Here’s one last tip before moving on to our next piece. If you’re looking for free games to add to RetroPie, start with the RetroPie-Setup menu under Settings, and go to Manage Packages, then Optional Packages. Once you pass the multi-game emulators, you’ll see the rebuilt and enhanced Sega Outrun engine Cannonball (305, above), Quake3 (352), and open source Legend of Zelda 3-style engine Solarus (364), alongside Kodi (334), the open source media player.

Under Experimental Packages, you’ll find the Tetris Attack clone Crack-Attack (311), Tetris clone Heboris (328), and incredible Streets of Rage Remake engine SORR (365, above) amongst other games. You may need to separately download and install data packs for these engines, but the remakes can be pretty incredible – free, fan-developed games inspired by old, abandoned classics.
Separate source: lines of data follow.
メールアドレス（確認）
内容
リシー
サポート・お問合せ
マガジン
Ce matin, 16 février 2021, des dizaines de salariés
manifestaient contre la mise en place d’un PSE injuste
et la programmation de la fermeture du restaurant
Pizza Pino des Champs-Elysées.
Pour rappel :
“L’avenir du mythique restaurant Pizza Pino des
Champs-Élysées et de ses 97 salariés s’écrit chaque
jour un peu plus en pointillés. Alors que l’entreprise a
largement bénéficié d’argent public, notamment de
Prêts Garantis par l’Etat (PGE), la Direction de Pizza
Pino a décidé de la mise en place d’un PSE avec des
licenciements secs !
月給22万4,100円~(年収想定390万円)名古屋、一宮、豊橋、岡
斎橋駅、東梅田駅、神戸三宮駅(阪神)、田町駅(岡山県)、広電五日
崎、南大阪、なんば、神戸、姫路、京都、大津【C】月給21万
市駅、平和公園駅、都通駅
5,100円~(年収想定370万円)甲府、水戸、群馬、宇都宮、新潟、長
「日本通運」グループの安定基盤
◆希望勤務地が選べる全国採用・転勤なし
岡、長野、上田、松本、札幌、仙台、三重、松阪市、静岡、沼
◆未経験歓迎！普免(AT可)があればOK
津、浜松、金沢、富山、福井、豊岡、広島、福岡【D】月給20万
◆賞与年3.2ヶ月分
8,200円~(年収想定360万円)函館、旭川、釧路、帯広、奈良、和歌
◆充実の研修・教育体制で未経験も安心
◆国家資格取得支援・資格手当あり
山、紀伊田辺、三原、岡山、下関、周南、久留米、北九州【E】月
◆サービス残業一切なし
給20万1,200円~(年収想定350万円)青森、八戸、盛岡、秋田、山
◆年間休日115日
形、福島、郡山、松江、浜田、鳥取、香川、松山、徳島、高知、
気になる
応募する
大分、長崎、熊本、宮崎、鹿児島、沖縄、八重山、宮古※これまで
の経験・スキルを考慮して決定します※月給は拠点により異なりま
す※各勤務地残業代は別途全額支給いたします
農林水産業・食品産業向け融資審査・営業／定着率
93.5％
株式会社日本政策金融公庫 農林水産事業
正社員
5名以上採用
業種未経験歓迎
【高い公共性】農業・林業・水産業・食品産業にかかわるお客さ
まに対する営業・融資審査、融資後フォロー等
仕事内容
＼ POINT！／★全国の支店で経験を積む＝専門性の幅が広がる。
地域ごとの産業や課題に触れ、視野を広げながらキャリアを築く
While many people will buy the Raspberry Pi 3 solely for classic game emulation, it’s astonishing to see the retro-inspired games dedicated fans have come up with, continuing the work of developers and companies that have long since walked away from their projects. In some cases, fan-developed games and game hacks have led to new titles, such as Sega’s recent and much-lauded retro 2-D Sonic Mania, and all it takes is one look at SORR to see how another struggling classic could be rejuvenated for a new generation. Once ignored, retro gaming and retro gamers have created a virtuous circle, bringing great new games to life. We’ll have more to say on this topic soon – now it’s time to get your Pi 3 with RetroPie up and running!